··· Task data

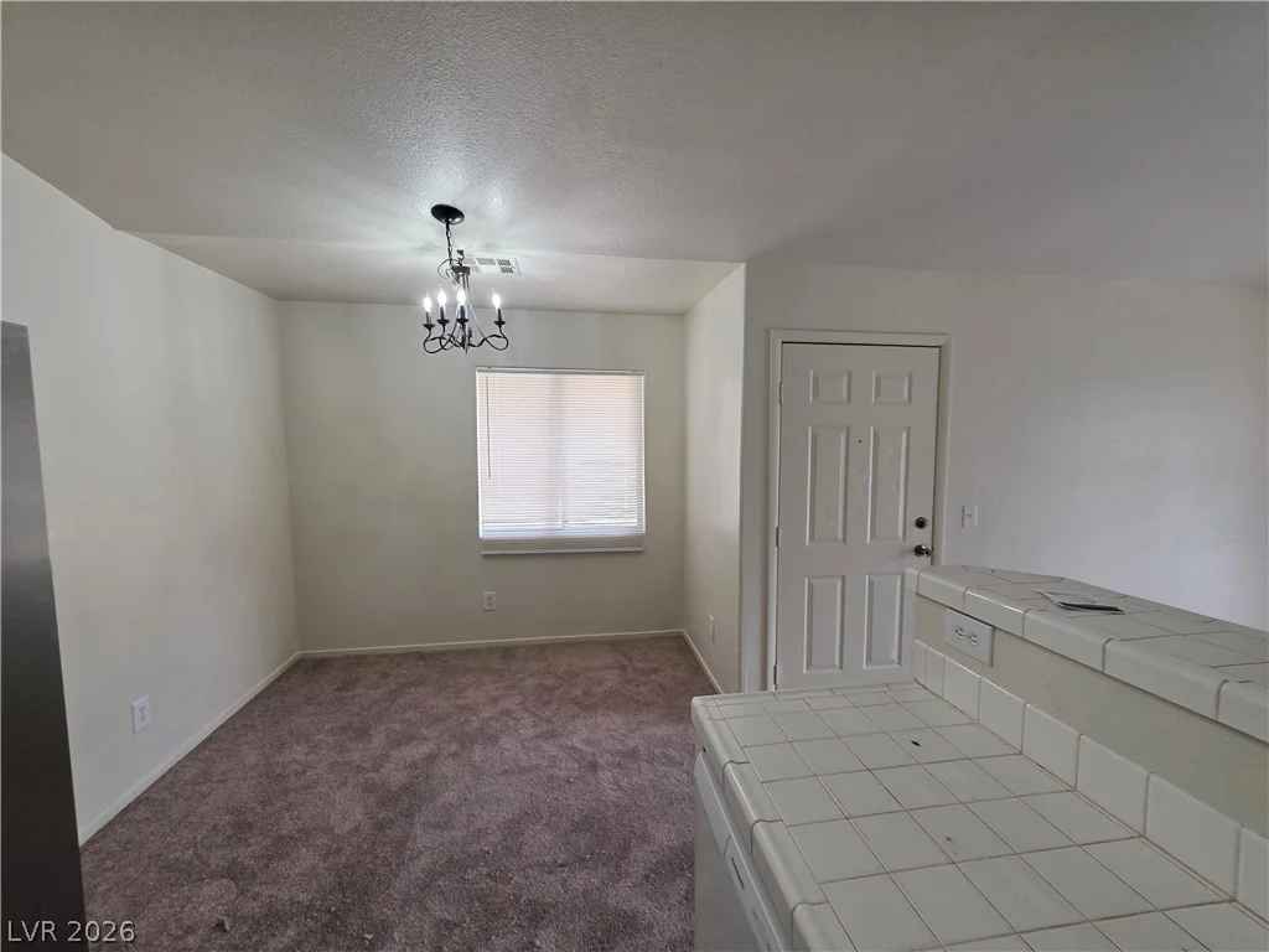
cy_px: 476
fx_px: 477
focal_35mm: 13
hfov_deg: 106.2
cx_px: 634
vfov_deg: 89.9
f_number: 1.9
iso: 100
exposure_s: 1/120
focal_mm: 2.2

······

# [Action item]
Your reply should restate every entry exactly, with the pictures left out.

# [Solution to the exercise]
cy_px: 476
fx_px: 477
focal_35mm: 13
hfov_deg: 106.2
cx_px: 634
vfov_deg: 89.9
f_number: 1.9
iso: 100
exposure_s: 1/120
focal_mm: 2.2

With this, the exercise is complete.